• [Задание 1]: Перепишите без изменений фрагмент исходного текста, начиная со слов «Уже при Иннокентии» и далее вплоть до слов «перед необходимостью самоанализа.».
• [Задание 2]:
Определите, согласуются ли с исходным текстом утверждения (a), (b) и (c). На каждое ответьте «да» или «нет» и приведите точную цитату из текста, которая это решает.
(a) Обязанность ежегодно являться на исповедь церковь ввела при Иннокентии III.
(b) Исповедь как таковая впервые появилась в XIII веке.
(c) Среди мирян индивидуалистические тенденции наиболее ясно обнаруживали крестьянин и монах.

• [Исходный текст]:
========================

Разве не показательно то, что с течением времени безусловность ордалий была поставлена под сомнение? В XIII веке утверждаются новые принципы судебно-следственных процедур. Инквизиционный процесс предполагал рассмотрение мотивов и обстоятельств преступления, и в центре внимания оказывалось требование признания обвиняемого. (В реальной практике, разумеется, эти признания очень часто были вынужденными и делались под пыткой или ввиду угрозы ее.)

Уже при Иннокентии III, одновременно с созданием Святой инквизиции, церковь предписала, что каждый верующий обязан ежегодно являться на исповедь. Исповедь не была новшеством для XIII века, новой явилась ее регулярность и строгая обязательность. Это предполагало в принципе анализ христианином своего нравственного поведения и четкое разграничение своих поступков на греховные и праведные. Волей или неволей прихожанин был поставлен перед необходимостью самоанализа.

Мы, правда, знаем и другое: на протяжении длительного периода исповедь сплошь и рядом оставалась рутинной процедурой, подчас вовсе не стимулировавшей самоуглубления. Тем не менее и новшества в судебной процедуре, и введение обязательной непубличной исповеди были чреваты ростом личностного самосознания.

Сословное сознание не исключало обнаружения личности, хотя, разумеется, оказывало свое воздействие на ее формирование, придавая ей соответствующие характеристики. В дальнейшем мы рассмотрим некоторые аспекты личностного сознания, проявляющиеся в писаниях духовных лиц, прежде всего монахов. Что касается мирян, то среди социальных типов Средневековья, которые наиболее ясно, хотя и по-разному, обнаруживали индивидуалистические тенденции, нужно выделить прежде всего рыцаря и горожанина. Их образ жизни и стиль мышления стимулировали весьма несхожие человеческие качества.

========================

• [Исходные данные]:
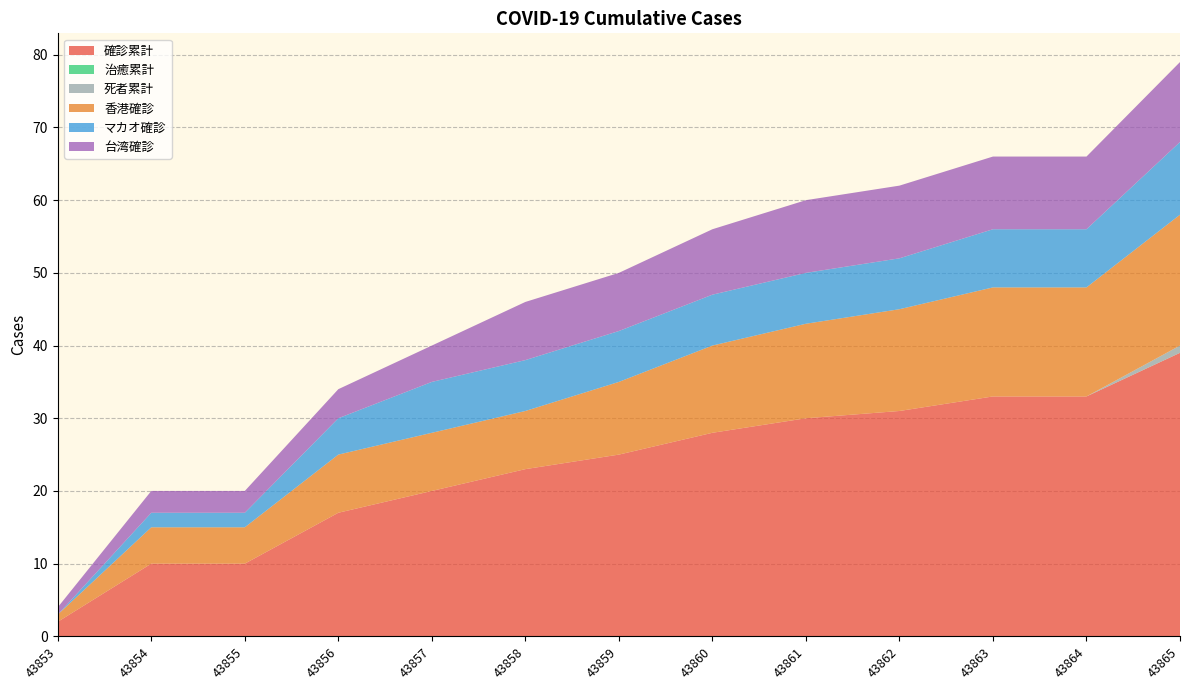

Reading left to right, extract all data points from this chart.

確診累計: 2	10	10	17	20	23	25	28	30	31	33	33	39
治癒累計: 0	0	0	0	0	0	0	0	0	0	0	0	0
死者累計: 0	0	0	0	0	0	0	0	0	0	0	0	1
香港確診: 1	5	5	8	8	8	10	12	13	14	15	15	18
マカオ確診: 0	2	2	5	7	7	7	7	7	7	8	8	10
台湾確診: 1	3	3	4	5	8	8	9	10	10	10	10	11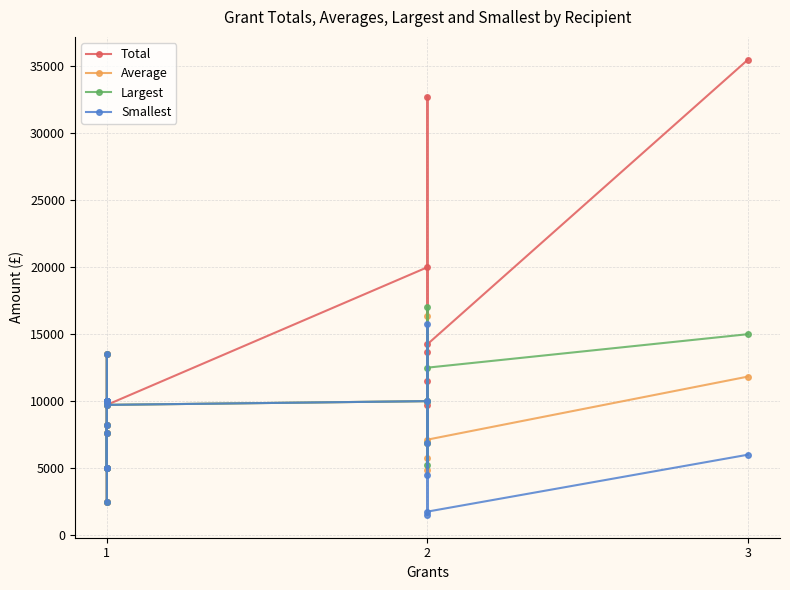

What are all the series names shown in the legend?

Total, Average, Largest, Smallest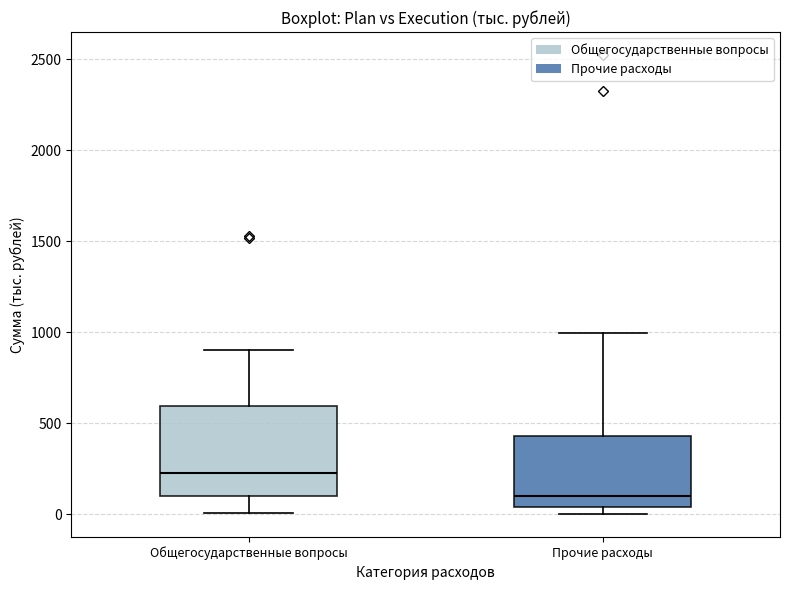

Reading left to right, transcribe this box plot: for each box, give where its median line is, the range the box spans, and where its two whiskers end, as read against the y-axis. The values are not printed on the chart, so give them approximately, as read against the axis.

Общегосударственные вопросы: median 250, box 100 to 600, whiskers 0 to 900
Прочие расходы: median 100, box 50 to 450, whiskers 0 to 1000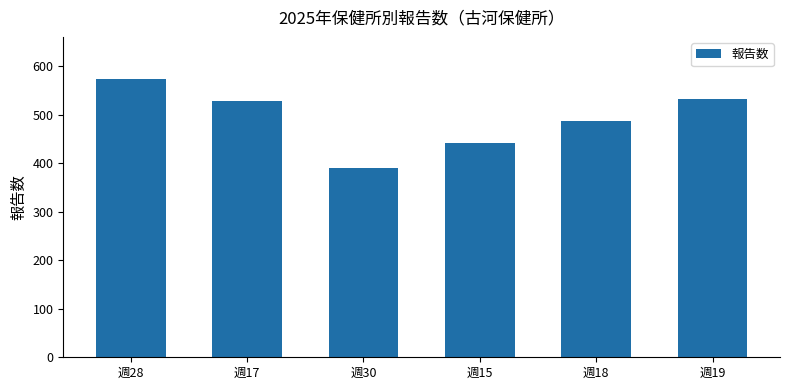

Between 週18 and 週17, which is larger?

週17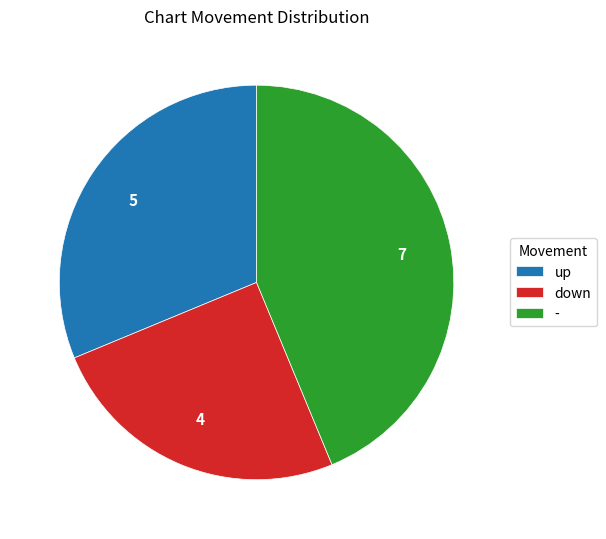

Is the sum of up and - greater than half?

Yes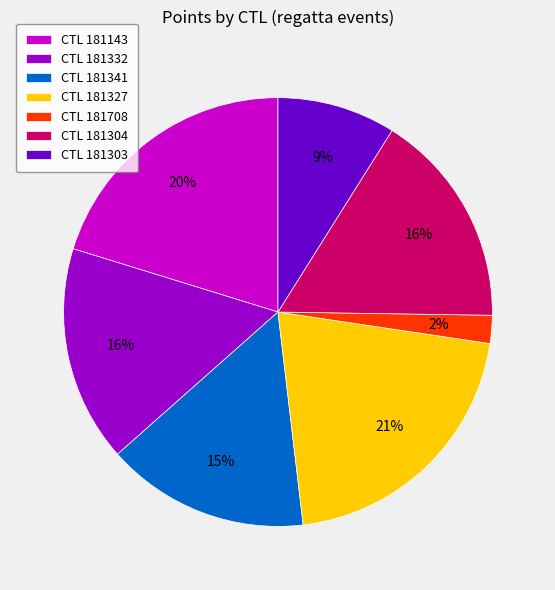

Is there any slice that represents more than half of the pie?

No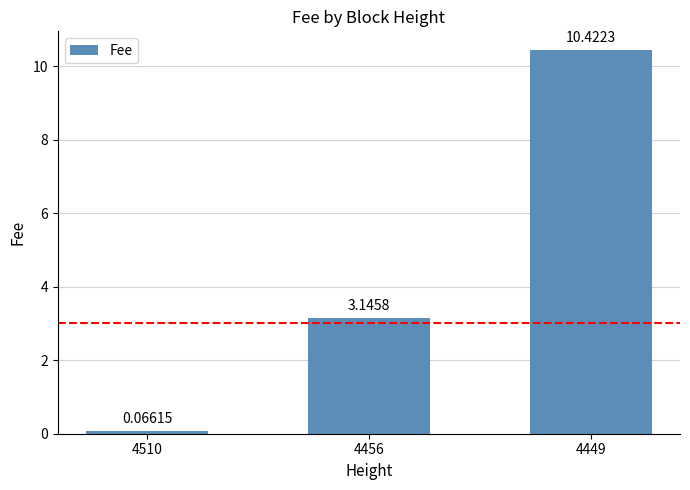

At which category does the chart reach its peak across all series?

4449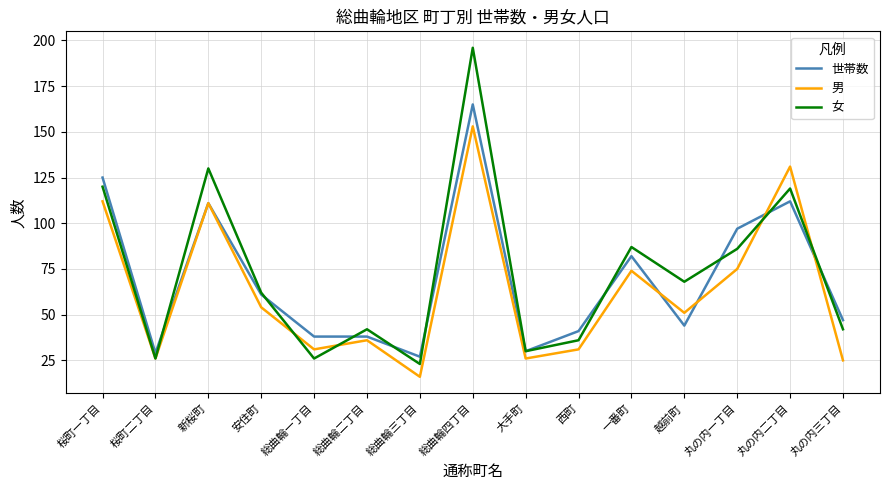

At which category does the chart reach its minimum across all series?

総曲輪三丁目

========================

• [Поле ответа 1]:
Уже при Иннокентии III, одновременно с созданием Святой инквизиции, церковь предписала, что каждый верующий обязан ежегодно являться на исповедь. Исповедь не была новшеством для XIII века, новой явилась ее регулярность и строгая обязательность. Это предполагало в принципе анализ христианином своего нравственного поведения и четкое разграничение своих поступков на греховные и праведные. Волей или неволей прихожанин был поставлен перед необходимостью самоанализа.

• [Поле ответа 2]:
(a) Да: «Уже при Иннокентии III, одновременно с созданием Святой инквизиции, церковь предписала, что каждый верующий обязан ежегодно являться на исповедь».
(b) Нет: «Исповедь не была новшеством для XIII века».
(c) Нет: «нужно выделить прежде всего рыцаря и горожанина».